Definition
The altitude at which a specified indicated airspeed (in knots) and a specified Mach number represent the same true airspeed. Below this altitude, the airspeed limit governs; above it, the Mach limit governs.
Plain English
The height at which a pilot stops controlling speed by knots and starts controlling it by Mach number. Below it, you watch the airspeed indicator. Above it, you watch the Mach indicator.
Context Anchor
Seen in high-altitude climb and descent planning, especially in turbine and jet aircraft speed schedules.
Derivation
From 'cross over,' meaning to switch from one thing to another. At this altitude, the pilot crosses over from using indicated airspeed as the limiting reference to using Mach number.
Why Pilots Care
Maintaining the correct speed schedule across this altitude protects performance, fuel efficiency, and handling margins.
Intuition Check
Crossover altitude is not an altitude where flight paths cross.
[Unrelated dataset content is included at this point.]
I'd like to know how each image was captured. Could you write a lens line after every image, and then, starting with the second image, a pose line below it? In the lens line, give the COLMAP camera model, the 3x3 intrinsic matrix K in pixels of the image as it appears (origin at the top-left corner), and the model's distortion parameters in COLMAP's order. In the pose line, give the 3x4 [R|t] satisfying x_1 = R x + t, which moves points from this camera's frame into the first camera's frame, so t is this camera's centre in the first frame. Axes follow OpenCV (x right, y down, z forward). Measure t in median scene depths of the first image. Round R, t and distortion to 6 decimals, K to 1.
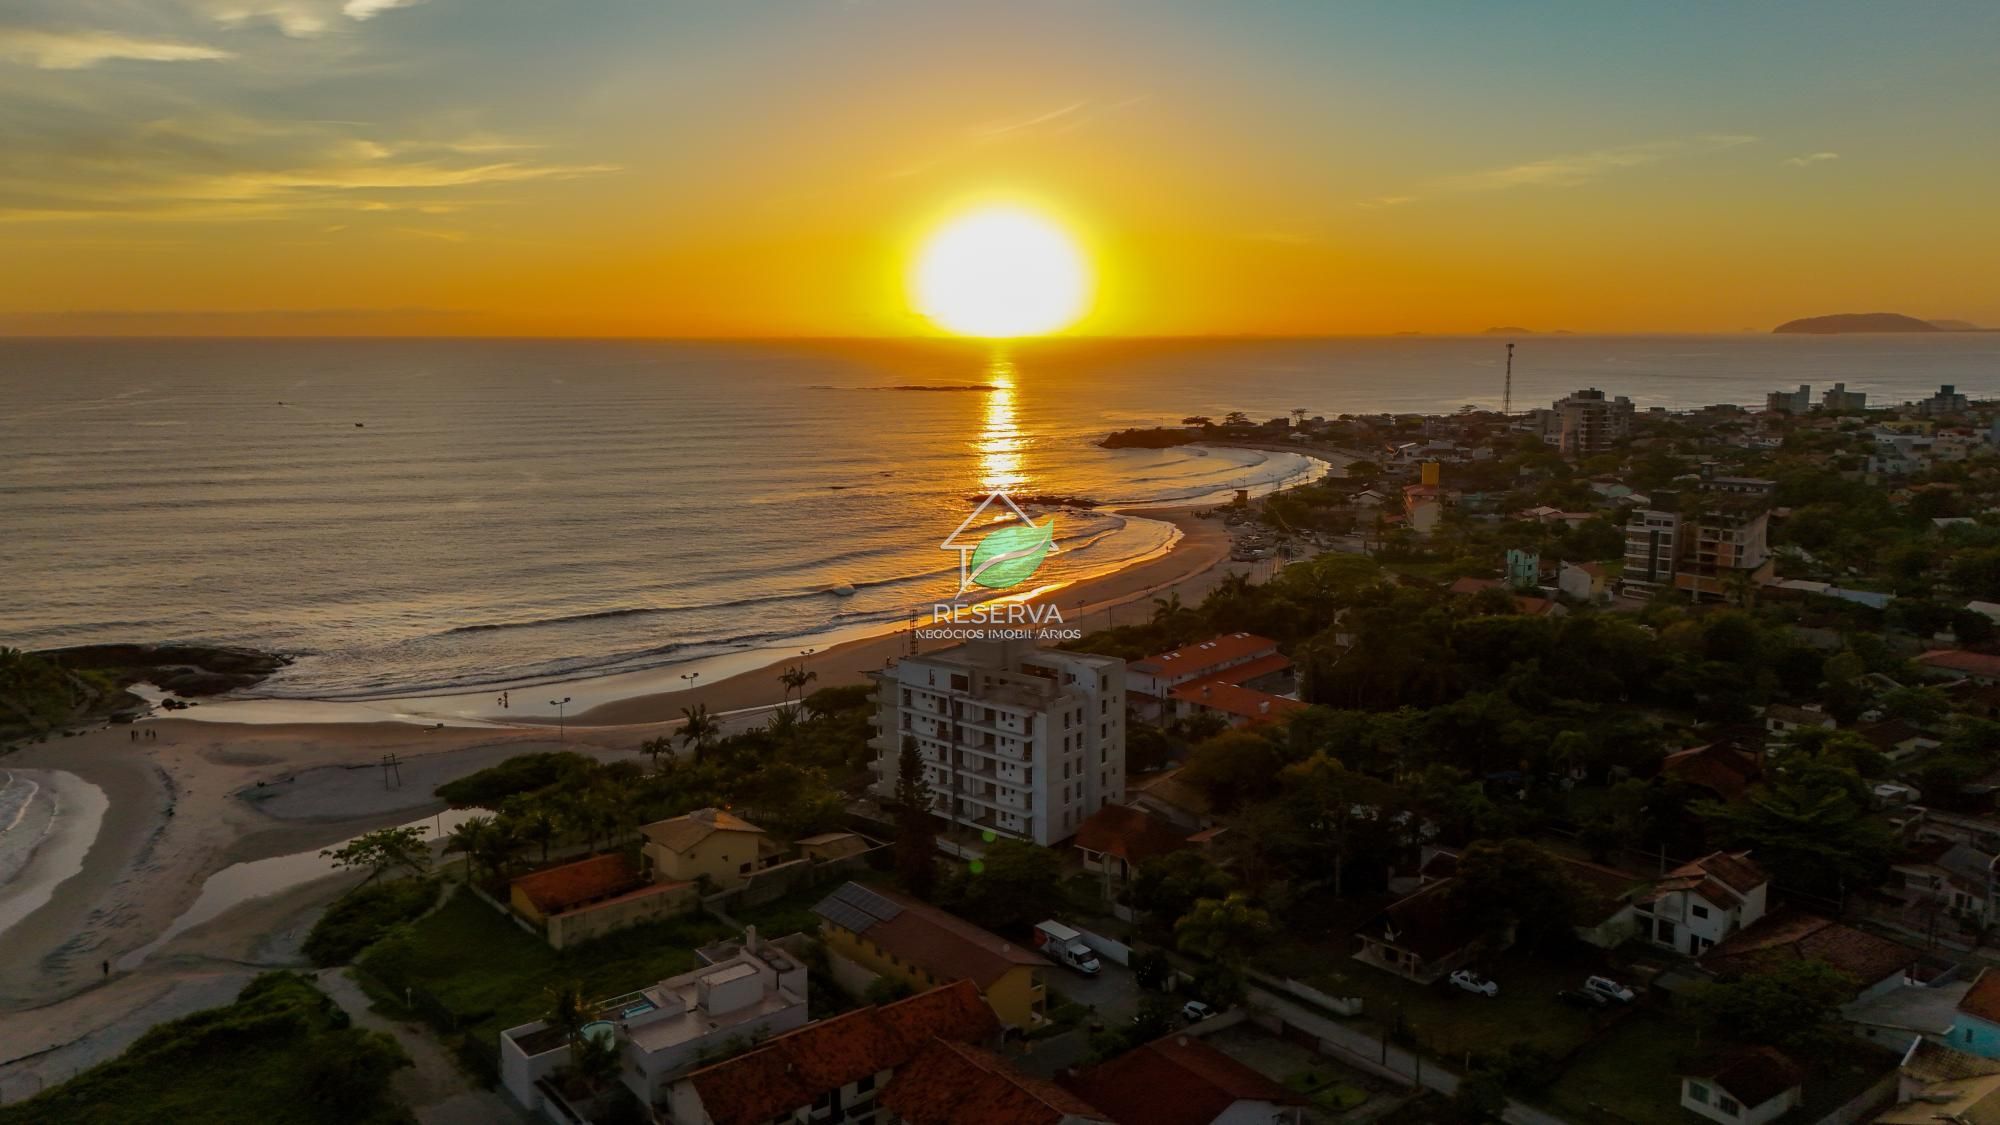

It is the altitude where two speed references match and the speed schedule changes from one reference to the other.
Example Sentence 1
Climbing through the crossover altitude, the pilot transitioned from holding 280 knots to holding Mach 0.74.
Example Sentence 2
On descent the pilot held Mach 0.78 until passing through crossover altitude, then shifted to a constant 280-knot indicated airspeed.